→ **Exercise details**
In the speaker profiles below, edit the passage from "Matthew Fenech - Future" up to and including "in the media." so that "hospital doctor" is changed to "hospital physician", and give that passage again.

Matthew Fenech - Future Advocacy
Dr Matthew Fenech is an artificial intelligence policy consultant, with expertise in developing and advocating for policies that maximise the opportunities and minimise the risks of these technologies. His main interest is in the ethics and practicalities of the use of AI in healthcare, a field to which he brings his 10 years of experience working as a hospital doctor and clinical academic. He has also authored reports about AI and other emerging technologies in low- & middle-income countries, and on the impact of automation on the future of work. He regularly speaks about these topics in lectures and in the media.
PANEL: Ethically Handling Data - What is Your Responsibility and What Should be the Next Step?
Alice Piterova - Hazy
Alice reviews Hazy's product features for AI ethics, data privacy and compliance and helps define Hazy's core message to the world. Prior to joining Hazy Alice coordinated the cross-party parliamentary group on AI (APPG AI), helping the UK Government to address ethical implications and design new standards for applying machine learning in commercial, political and social areas.

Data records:
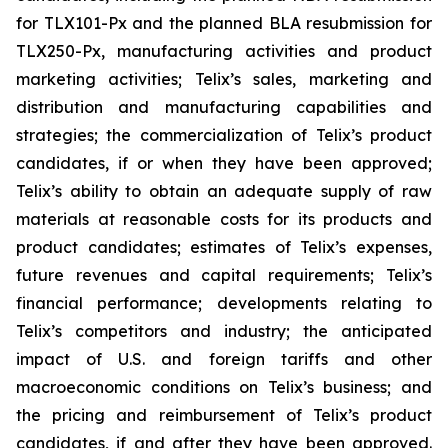
for TLX101-Px and the planned BLA resubmission for
TLX250-Px, manufacturing activities and product
marketing activities; Telix’s sales, marketing and
distribution and manufacturing capabilities and
strategies; the commercialization of Telix’s product
candidates, if or when they have been approved;
Telix’s ability to obtain an adequate supply of raw
materials at reasonable costs for its products and
product candidates; estimates of Telix’s expenses,
future revenues and capital requirements; Telix’s
financial performance; developments relating to
Telix’s competitors and industry; the anticipated
impact of U.S. and foreign tariffs and other
macroeconomic conditions on Telix’s business; and
the pricing and reimbursement of Telix’s product
candidates, if and after they have been approved.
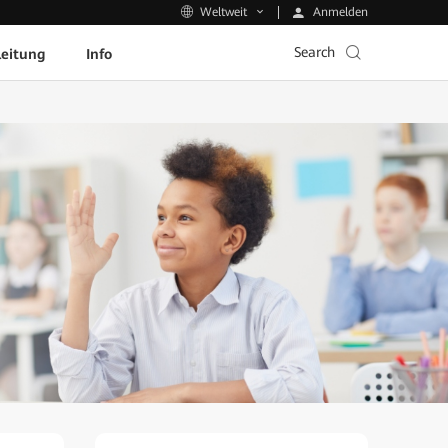
Anmelden
Weltweit
Search
leitung
Info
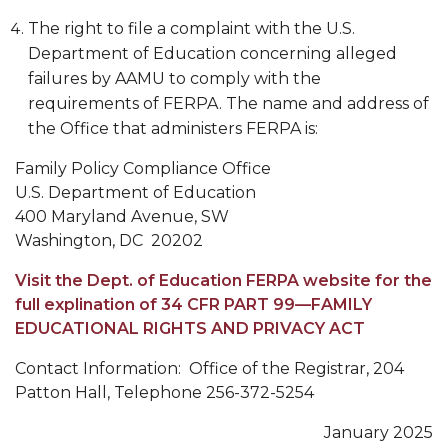
The right to file a complaint with the U.S.
Department of Education concerning alleged
failures by AAMU to comply with the
requirements of FERPA. The name and address of
the Office that administers FERPA is:
Family Policy Compliance Office
U.S. Department of Education
400 Maryland Avenue, SW
Washington, DC 20202
Visit the Dept. of Education FERPA website for the
full explination of 34 CFR PART 99—FAMILY
EDUCATIONAL RIGHTS AND PRIVACY ACT
Contact Information: Office of the Registrar, 204
Patton Hall, Telephone 256-372-5254
January 2025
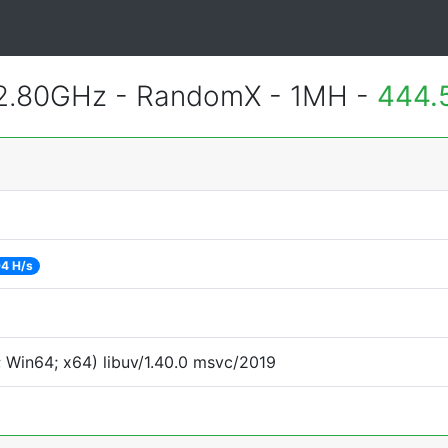
 2.80GHz - RandomX - 1MH -
444.
4 H/s
 Win64; x64) libuv/1.40.0 msvc/2019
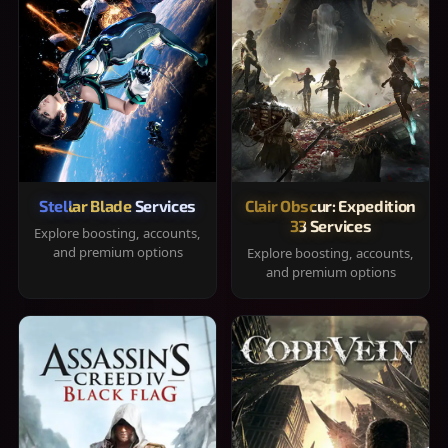
Stellar Blade Services
Clair Obscur: Expedition
33 Services
Explore boosting, accounts,
and premium options
Explore boosting, accounts,
and premium options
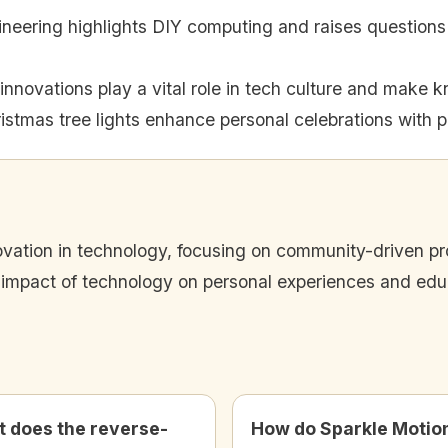
neering highlights DIY computing and raises questions a
nnovations play a vital role in tech culture and make 
istmas tree lights enhance personal celebrations with 
ation in technology, focusing on community-driven proj
 impact of technology on personal experiences and edu
 does the reverse-
How do Sparkle Motio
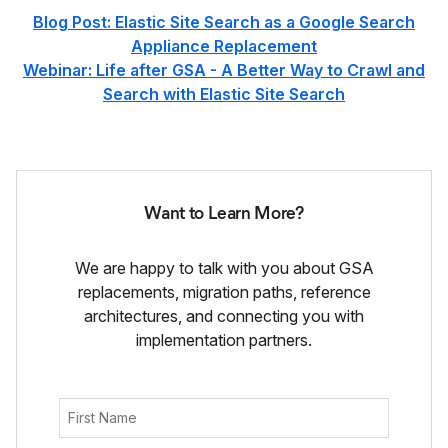
Blog Post: Elastic Site Search as a Google Search
Appliance Replacement
Webinar: Life after GSA - A Better Way to Crawl and
Search with Elastic Site Search
Want to Learn More?
We are happy to talk with you about GSA
replacements, migration paths, reference
architectures, and connecting you with
implementation partners.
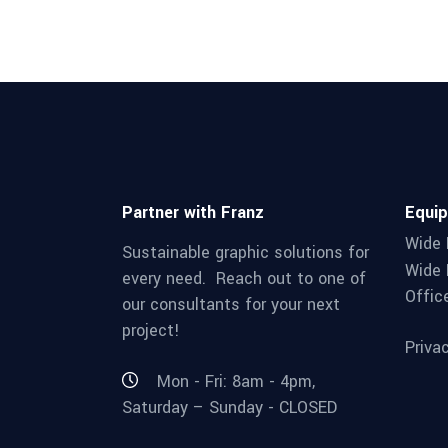
Partner with Franz
Equi
Wide 
Sustainable graphic solutions for
Wide 
every need. Reach out to one of
Offic
our consultants for your next
project!
Priva
Mon - Fri: 8am - 4pm,
Saturday – Sunday - CLOSED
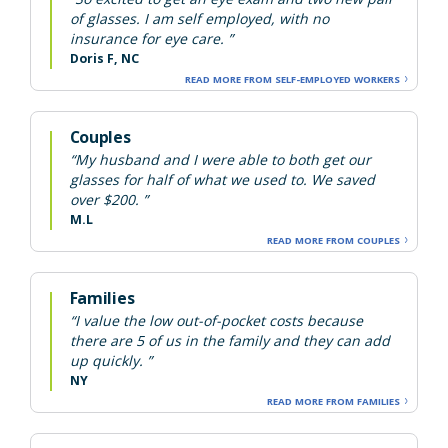
of glasses. I am self employed, with no
insurance for eye care. ”
Doris F, NC
READ MORE FROM SELF-EMPLOYED WORKERS
Couples
“My husband and I were able to both get our
glasses for half of what we used to. We saved
over $200. ”
M.L
READ MORE FROM COUPLES
Families
“I value the low out-of-pocket costs because
there are 5 of us in the family and they can add
up quickly. ”
NY
READ MORE FROM FAMILIES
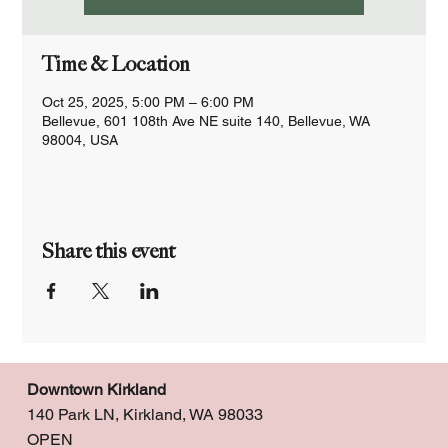
Time & Location
Oct 25, 2025, 5:00 PM – 6:00 PM
Bellevue, 601 108th Ave NE suite 140, Bellevue, WA
98004, USA
Share this event
Downtown Kirkland
140 Park LN, Kirkland, WA 98033
OPEN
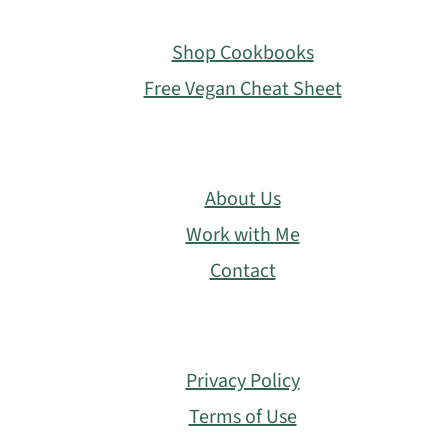
Footer
Shop Cookbooks
Free Vegan Cheat Sheet
About Us
Work with Me
Contact
Privacy Policy
Terms of Use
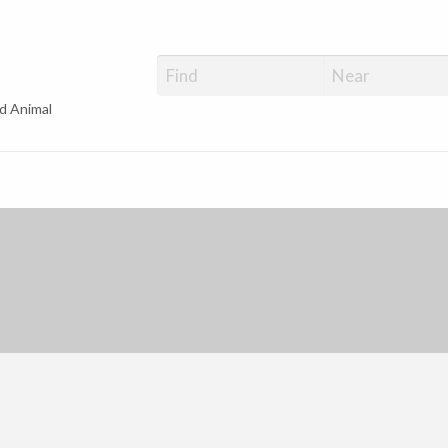
d Animal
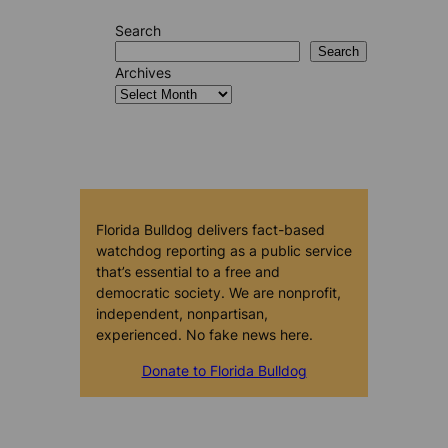
Search
Search
Archives
Florida Bulldog delivers fact-based
watchdog reporting as a public service
that’s essential to a free and
democratic society. We are nonprofit,
independent, nonpartisan,
experienced. No fake news here.
Donate to Florida Bulldog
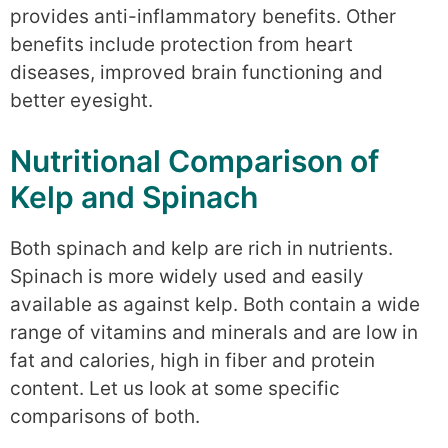
provides anti-inflammatory benefits. Other
benefits include protection from heart
diseases, improved brain functioning and
better eyesight.
Nutritional Comparison of
Kelp and Spinach
Both spinach and kelp are rich in nutrients.
Spinach is more widely used and easily
available as against kelp. Both contain a wide
range of vitamins and minerals and are low in
fat and calories, high in fiber and protein
content. Let us look at some specific
comparisons of both.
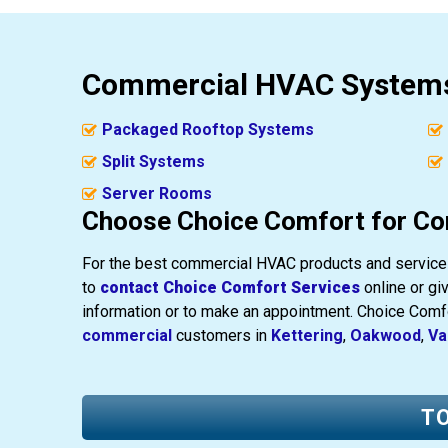
Commercial HVAC Systems
Packaged Rooftop Systems
Split Systems
Server Rooms
Choose Choice Comfort for Co
For the best commercial HVAC products and services
to
contact Choice Comfort Services
online or giv
information or to make an appointment. Choice Com
commercial
customers in
Kettering
,
Oakwood
,
Va
TO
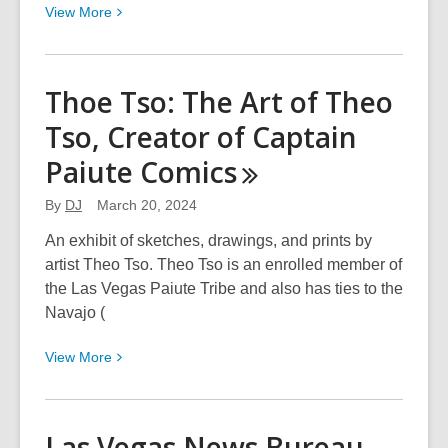
View
View
More
More
about
Desert
Thoe Tso: The Art of Theo
Designers:
Tso, Creator of Captain
Eight
of
Paiute
Comics
Us
By
DJ
March 20, 2024
An exhibit of sketches, drawings, and prints by
artist Theo Tso. Theo Tso is an enrolled member of
the Las Vegas Paiute Tribe and also has ties to the
Navajo (
View
View
More
More
about
Thoe
Las Vegas News Bureau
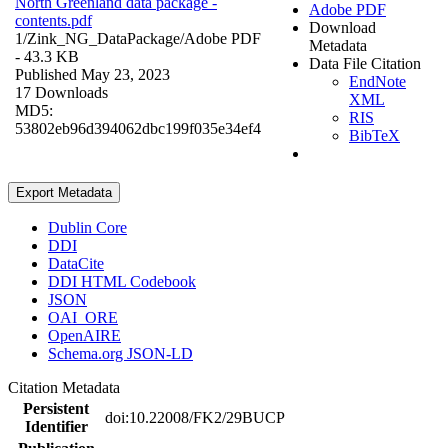
North Greenland data package -
Adobe PDF
contents.pdf
Download
1/Zink_NG_DataPackage/
Adobe PDF
Metadata
- 43.3 KB
Data File Citation
Published May 23, 2023
EndNote
17 Downloads
XML
MD5:
RIS
53802eb96d394062dbc199f035e34ef4
BibTeX
Export Metadata
Dublin Core
DDI
DataCite
DDI HTML Codebook
JSON
OAI_ORE
OpenAIRE
Schema.org JSON-LD
Citation Metadata
Persistent
doi:10.22008/FK2/29BUCP
Identifier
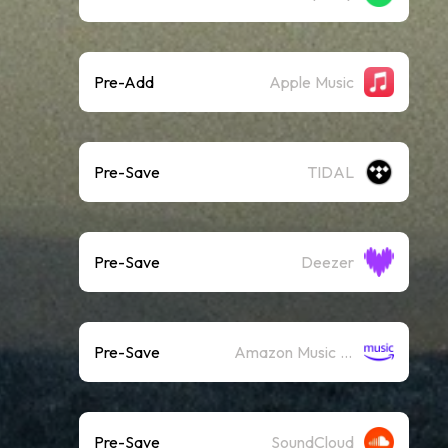
Pre-Add
Apple Music
Pre-Save
TIDAL
Pre-Save
Deezer
Pre-Save
Amazon Music (Streaming)
Pre-Save
SoundCloud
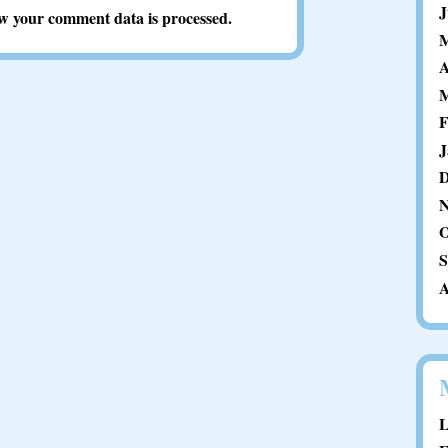
J
w your comment data is processed.
M
A
M
F
J
D
N
O
S
A
L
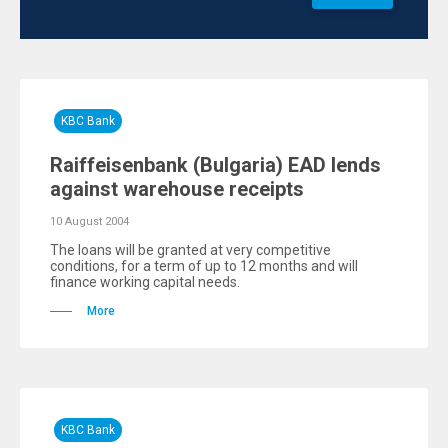
KBC Bank
Raiffeisenbank (Bulgaria) EAD lends
against warehouse receipts
10 August 2004
The loans will be granted at very competitive
conditions, for a term of up to 12 months and will
finance working capital needs.
More
KBC Bank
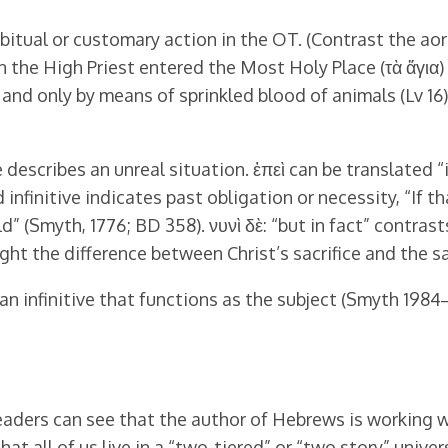
bitual or customary action in the OT. (Contrast the aori
 the High Priest entered the Most Holy Place (τὰ ἅγια) o
and only by means of sprinkled blood of animals (Lv 16).
 describes an unreal situation. ἐπεὶ can be translated “i
infinitive indicates past obligation or necessity, “If t
d” (Smyth, 1776; BD 358). νυνὶ δὲ: “but in fact” contra
ight the difference between Christ’s sacrifice and the sa
 an infinitive that functions as the subject (Smyth 1984
readers can see that the author of Hebrews is working wi
at all of us live in a “two-tiered” or “two story” univer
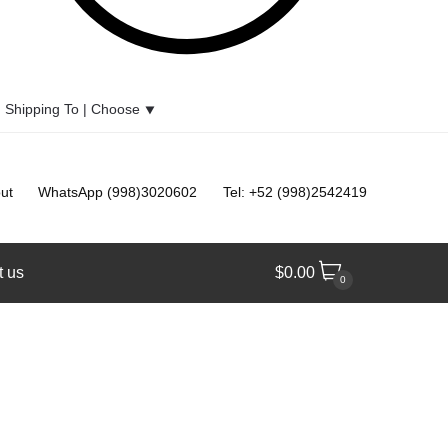
Shipping To |
Choose
⯆
ut
WhatsApp (998)3020602
Tel: +52 (998)2542419
t us
$
0.00
0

→ **Output for this task**
Matthew Fenech - Future Advocacy
Dr Matthew Fenech is an artificial intelligence policy consultant, with expertise in developing and advocating for policies that maximise the opportunities and minimise the risks of these technologies. His main interest is in the ethics and practicalities of the use of AI in healthcare, a field to which he brings his 10 years of experience working as a hospital physician and clinical academic. He has also authored reports about AI and other emerging technologies in low- & middle-income countries, and on the impact of automation on the future of work. He regularly speaks about these topics in lectures and in the media.